Arte e vino in Maremma

La Tenuta di Monteverro omaggia Niki de Saint Phalle

Una piccola Nana della celebre artista franco-americana, L’Oiseau Amoureux, sarà ospitata nella sala degustazione della cantina fondata da Julia e Georg Weber

Sulla Costa d’Argento, tra il litorale tirrenico e Capalbio, nella parte più meridionale della Toscana, là dove la tradizione tipica dei borghi medievali si veste del visionario Nouveau Réalisme di Niki de Saint Phalle.

Julia e Georg Weber hanno trovato il loro luogo ideale dove dar vita a un progetto di produzione di vini di eccellenza, un progetto che si è consolidato nel tempo come una realtà dinamica aperta alle contaminazioni e con un forte legame con il territorio: Monteverro.

Da tredici vendemmie sei sono le etichette prodotte, quattro rossi e due bianchi, frutto di un importante lavoro di vigna che nella sua particolare attenzione alla cura e gestione del suolo rivela grande rispetto e incondizionato amore per la terra.

A Monteverro non regna solo la coltura e la cultura della vite, ma anche la coltura e la cultura dello spirito intellettuale e dell’animo, perché quando si vive a due passi da Capalbio non si può non essere partecipi dell’atmosfera intellettuale che fin dagli anni Settanta contraddistingue la “piccola Atene” della Maremma toscana.

Ecco quindi che nella scenografica barricaia di Monteverro si ritaglia un angolo speciale l’installazione di un’opera di Niki de Saint Phalle, in occasione della celebrazione dell’anno dedicato alla geniale artista che il Comune di Capalbio ha organizzato per renderle omaggio attraverso una importante mostra diffusa in collaborazione con la Fondazione Giardino dei Tarocchi, The Niki Charitable Art Foundation e Fondazione Capalbio.

©Dimitri Angelini

Si tratta di una Nana, L’Oiseaux Amoureux, un pezzo unico in resina poliestere verniciata, proveniente da una collezione privata, in cui nell’immagine dell’abbraccio fantastico, sia nelle forme che nei colori esplosivi, tra la nana, simbolo per Niki della (sua personale) liberazione femminile, e l’uccello umanoide si riconosce la postura Yab-Yum, che nell’antica arte figurativa buddista rappresenta l’unione mistica di saggezza e compassione.

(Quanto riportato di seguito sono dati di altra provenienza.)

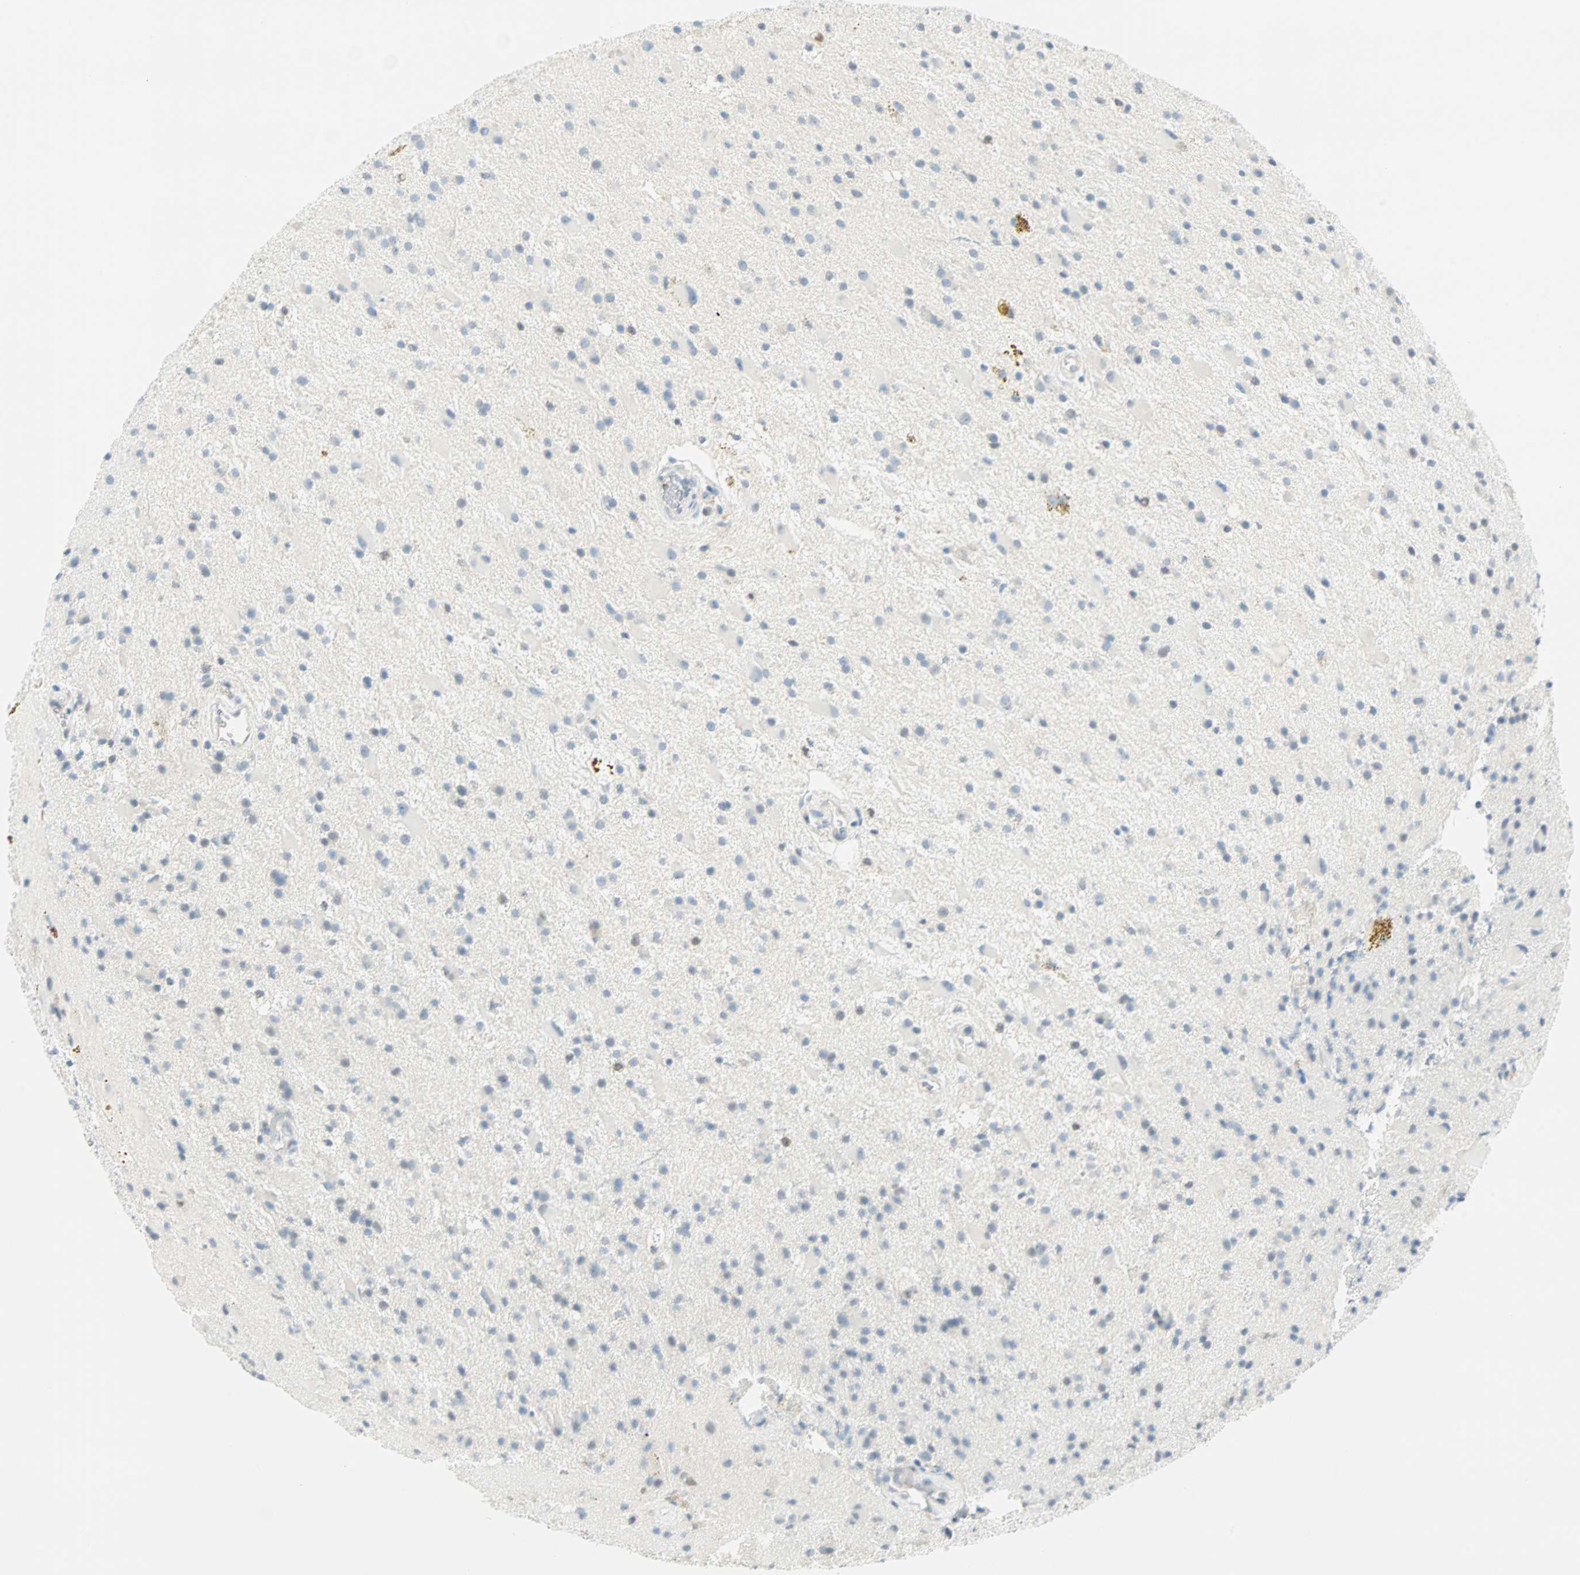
{"staining": {"intensity": "negative", "quantity": "none", "location": "none"}, "tissue": "glioma", "cell_type": "Tumor cells", "image_type": "cancer", "snomed": [{"axis": "morphology", "description": "Glioma, malignant, Low grade"}, {"axis": "topography", "description": "Brain"}], "caption": "The immunohistochemistry photomicrograph has no significant expression in tumor cells of malignant glioma (low-grade) tissue.", "gene": "MLLT10", "patient": {"sex": "male", "age": 58}}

“Porto nella vita i miei desideri, sentimenti e contraddizioni, i miei ricordi dimenticati, le ombre e le visioni di un altro luogo. Lavoro nell’oscurità di un tunnel segreto, sempre alla ricerca del sole, nascondendoti dalla luna e rendendo omaggio alle stelle“. Niki de Saint Phalle

Nell’idilliaca campagna toscana Niki de Saint Phalle riuscì a liberare la sua “infantile” visione del mondo, e attraverso le forme giocose delle sue sculture, che si prestano a far emergere la luce del sole, è riuscita a comunicare l’amore per la vita.

©Peter Granser

Il Giardino dei Tarocchi è in tale senso il regno della gioia onirica, sorvegliato dagli Arcani Maggiori quali sentinelle dell’emancipazione e della libertà dei desideri, dei sentimenti, delle contraddizioni, dei segreti, dei ricordi di ogni essere umano.

Oltre alla partecipazione all’omaggio a Niki de Saint Phalle, Monteverro è davvero lo specchio dell’intuizione di Julia e Georg Weber di aver eletto a propria dimora un territorio che invita ad andare oltre i classici circuiti vinicoli tradizionali e a cogliere nella ricchezza delle tradizioni la bellezza della creatività e della novità.

Monteverro è infatti  promotore di molte altre iniziative legate alla cultura, all’arte e alla musica

Oltre ad essere tra i protagonisti di Arte & Vino, la kermesse, curata da Maria Concetta Monaci dell’Associazione culturale Il Frantoio, che ha come obiettivo quello di creare un ideale percorso eno-artistico delle cantine capalbiesi.

La Cantina è anche sostenitrice dell’Orbetello Piano Festival con la direzione artistica di Giuliano Adorno, con cui ha già organizzato un concerto privato nel 2017 ed è anche sponsor di Capalbio Libri, un festival sul piacere di leggere che fa da catalizzatore per autori di rilievo del panorama culturale italiano.